You can mix the main ingredients in advance and keep in a sealed container, and add the optional ingredients directly into bath.

10 Salt Tips And Tricks

  1.  Removing dead skin cells: In the shower or bath after soaping gently massage your entire body with salt. It both exfoliates and aids the circulation.
  2.  Reviving tired, swollen achy feet: Soak feet in a bowl or basin with a combination of equal parts baking soda, Epsom salts, and sea salts.
  3.  Mouthwash: Mix equal parts of salt and baking soda for a mouthwash that freshens breath.  Add 1 teaspoon of salt mixture to ¼ cup water.

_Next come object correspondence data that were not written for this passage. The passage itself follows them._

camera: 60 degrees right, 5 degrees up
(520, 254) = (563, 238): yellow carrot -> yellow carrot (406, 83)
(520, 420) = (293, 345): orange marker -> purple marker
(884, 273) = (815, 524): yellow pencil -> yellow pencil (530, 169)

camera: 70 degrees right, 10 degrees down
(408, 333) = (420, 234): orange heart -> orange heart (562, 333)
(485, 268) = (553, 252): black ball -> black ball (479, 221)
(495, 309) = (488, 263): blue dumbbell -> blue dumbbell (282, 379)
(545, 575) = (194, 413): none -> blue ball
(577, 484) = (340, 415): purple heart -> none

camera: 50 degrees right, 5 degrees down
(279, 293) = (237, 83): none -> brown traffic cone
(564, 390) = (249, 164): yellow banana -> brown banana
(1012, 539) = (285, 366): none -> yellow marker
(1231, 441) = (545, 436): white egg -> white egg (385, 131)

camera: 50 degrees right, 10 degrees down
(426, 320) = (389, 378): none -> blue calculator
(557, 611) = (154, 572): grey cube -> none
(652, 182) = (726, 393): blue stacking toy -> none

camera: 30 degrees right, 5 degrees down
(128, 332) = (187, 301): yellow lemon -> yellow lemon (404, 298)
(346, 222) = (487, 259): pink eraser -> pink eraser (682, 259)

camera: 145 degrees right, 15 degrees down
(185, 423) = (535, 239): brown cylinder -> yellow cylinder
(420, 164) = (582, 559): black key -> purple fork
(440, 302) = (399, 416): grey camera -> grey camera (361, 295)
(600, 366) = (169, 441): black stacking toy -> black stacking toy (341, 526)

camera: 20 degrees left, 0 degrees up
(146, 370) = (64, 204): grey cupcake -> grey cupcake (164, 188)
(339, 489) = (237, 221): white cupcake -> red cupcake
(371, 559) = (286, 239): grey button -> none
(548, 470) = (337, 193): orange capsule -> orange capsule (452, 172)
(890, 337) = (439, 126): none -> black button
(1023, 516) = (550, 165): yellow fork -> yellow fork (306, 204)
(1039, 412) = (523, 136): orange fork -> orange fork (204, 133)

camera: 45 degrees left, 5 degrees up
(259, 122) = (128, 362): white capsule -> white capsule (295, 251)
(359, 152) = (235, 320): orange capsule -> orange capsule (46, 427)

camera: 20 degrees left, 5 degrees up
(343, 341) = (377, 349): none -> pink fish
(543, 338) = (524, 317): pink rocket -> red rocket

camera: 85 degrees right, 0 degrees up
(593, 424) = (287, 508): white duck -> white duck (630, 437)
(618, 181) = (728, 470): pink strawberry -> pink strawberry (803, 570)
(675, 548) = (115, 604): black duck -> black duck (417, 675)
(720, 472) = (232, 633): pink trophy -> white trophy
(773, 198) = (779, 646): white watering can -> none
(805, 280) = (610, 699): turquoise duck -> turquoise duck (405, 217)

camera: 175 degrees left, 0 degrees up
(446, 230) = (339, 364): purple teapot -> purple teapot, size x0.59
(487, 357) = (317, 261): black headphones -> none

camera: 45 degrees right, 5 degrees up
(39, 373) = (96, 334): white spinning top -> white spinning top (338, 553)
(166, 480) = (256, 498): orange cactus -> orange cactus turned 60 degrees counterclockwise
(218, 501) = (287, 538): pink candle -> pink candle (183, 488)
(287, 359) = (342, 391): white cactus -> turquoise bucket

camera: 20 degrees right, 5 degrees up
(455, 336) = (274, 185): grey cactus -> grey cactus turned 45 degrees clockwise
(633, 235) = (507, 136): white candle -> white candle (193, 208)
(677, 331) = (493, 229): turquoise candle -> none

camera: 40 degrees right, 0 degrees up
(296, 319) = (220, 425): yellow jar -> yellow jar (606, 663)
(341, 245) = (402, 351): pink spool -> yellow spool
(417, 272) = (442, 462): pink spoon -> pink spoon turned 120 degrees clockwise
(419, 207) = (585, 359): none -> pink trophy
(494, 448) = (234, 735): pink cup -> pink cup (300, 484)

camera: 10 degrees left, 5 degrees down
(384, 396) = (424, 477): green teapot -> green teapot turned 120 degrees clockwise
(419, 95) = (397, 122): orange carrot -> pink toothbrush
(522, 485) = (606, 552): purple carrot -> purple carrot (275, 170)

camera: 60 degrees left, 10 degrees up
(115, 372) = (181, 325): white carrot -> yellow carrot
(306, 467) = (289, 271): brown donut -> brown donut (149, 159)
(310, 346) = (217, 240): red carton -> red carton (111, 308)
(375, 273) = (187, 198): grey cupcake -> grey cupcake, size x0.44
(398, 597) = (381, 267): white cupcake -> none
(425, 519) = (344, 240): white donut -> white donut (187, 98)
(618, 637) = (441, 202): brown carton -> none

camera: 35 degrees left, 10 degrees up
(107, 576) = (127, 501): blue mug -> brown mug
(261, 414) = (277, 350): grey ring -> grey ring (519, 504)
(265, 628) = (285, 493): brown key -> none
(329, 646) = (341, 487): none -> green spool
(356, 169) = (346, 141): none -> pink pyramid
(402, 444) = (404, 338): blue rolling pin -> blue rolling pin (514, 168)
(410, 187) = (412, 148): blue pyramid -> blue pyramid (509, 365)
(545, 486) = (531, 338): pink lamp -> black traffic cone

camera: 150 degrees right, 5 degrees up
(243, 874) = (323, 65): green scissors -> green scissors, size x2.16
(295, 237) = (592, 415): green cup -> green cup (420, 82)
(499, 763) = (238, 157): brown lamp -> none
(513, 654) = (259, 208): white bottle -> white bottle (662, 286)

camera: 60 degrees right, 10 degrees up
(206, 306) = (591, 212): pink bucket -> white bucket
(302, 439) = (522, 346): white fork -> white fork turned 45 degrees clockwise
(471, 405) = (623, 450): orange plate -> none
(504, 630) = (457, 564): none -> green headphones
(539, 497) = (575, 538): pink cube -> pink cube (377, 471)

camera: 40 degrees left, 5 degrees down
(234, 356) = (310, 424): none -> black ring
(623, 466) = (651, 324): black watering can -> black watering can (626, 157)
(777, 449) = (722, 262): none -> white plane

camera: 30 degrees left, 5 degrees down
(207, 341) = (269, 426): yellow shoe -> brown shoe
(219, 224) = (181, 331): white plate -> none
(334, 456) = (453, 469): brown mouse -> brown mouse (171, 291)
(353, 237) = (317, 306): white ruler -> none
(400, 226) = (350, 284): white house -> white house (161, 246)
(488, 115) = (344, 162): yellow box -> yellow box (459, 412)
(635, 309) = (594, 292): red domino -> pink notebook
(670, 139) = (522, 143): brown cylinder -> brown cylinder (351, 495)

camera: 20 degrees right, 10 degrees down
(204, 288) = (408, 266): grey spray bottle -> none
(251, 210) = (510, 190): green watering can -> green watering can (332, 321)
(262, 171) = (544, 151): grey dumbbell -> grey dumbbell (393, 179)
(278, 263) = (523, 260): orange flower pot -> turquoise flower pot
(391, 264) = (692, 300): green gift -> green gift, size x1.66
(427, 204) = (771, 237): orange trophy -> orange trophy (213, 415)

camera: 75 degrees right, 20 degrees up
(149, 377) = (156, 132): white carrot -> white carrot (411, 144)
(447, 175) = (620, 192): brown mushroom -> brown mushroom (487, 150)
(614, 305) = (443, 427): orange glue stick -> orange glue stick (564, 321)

  4.  Mosquito bites, poison ivy: Soak in salt water to relieve itch and irritation
  5.  Clean your shower or tub: If you use any type of moisturizer when bathing it can make surfaces slippery.  Sprinkle equal amounts of baking soda and fine milled salt on shower floor or bathtub after bathing, and scrub away when finished to prevent oil build up.
  6.  To detoxify: Use a combination of 1 cup Epsom salt, ½ cup sea salt and 1 tablespoon of kaolin clay for a detoxifying bath soak.
  7.  Beach waves: Mix sea salt, coconut oil and water and put in a spray bottle. Use on wet hair to create the beach wave look when dried. How much salt you use depends on the level of curl you want and coconut oil on dryness of hair.
  8.  Facial toner for acne prone skin: Mix 1 teaspoon of sea salt with 2 cups of water and 1 teaspoon of apple cider vinegar and put in spray bottle. Spray on face (keep out of eyes). Make sure to moisturize your skin as well.
  9.  For dry calloused feet: Mix equal parts sea salt with cornmeal and baking powder for a perfect feet treat. Soak feet first to soften, then scrub and moisturize.
  10.  Brighten your nails: Forget the fancy pricey nail whiteners, make your own. Mix 1 teaspoon lemon juice, 1 teaspoon of baking soda, 1-teaspoon sea salt and soak nails for reduced yellowing and to remove dirt.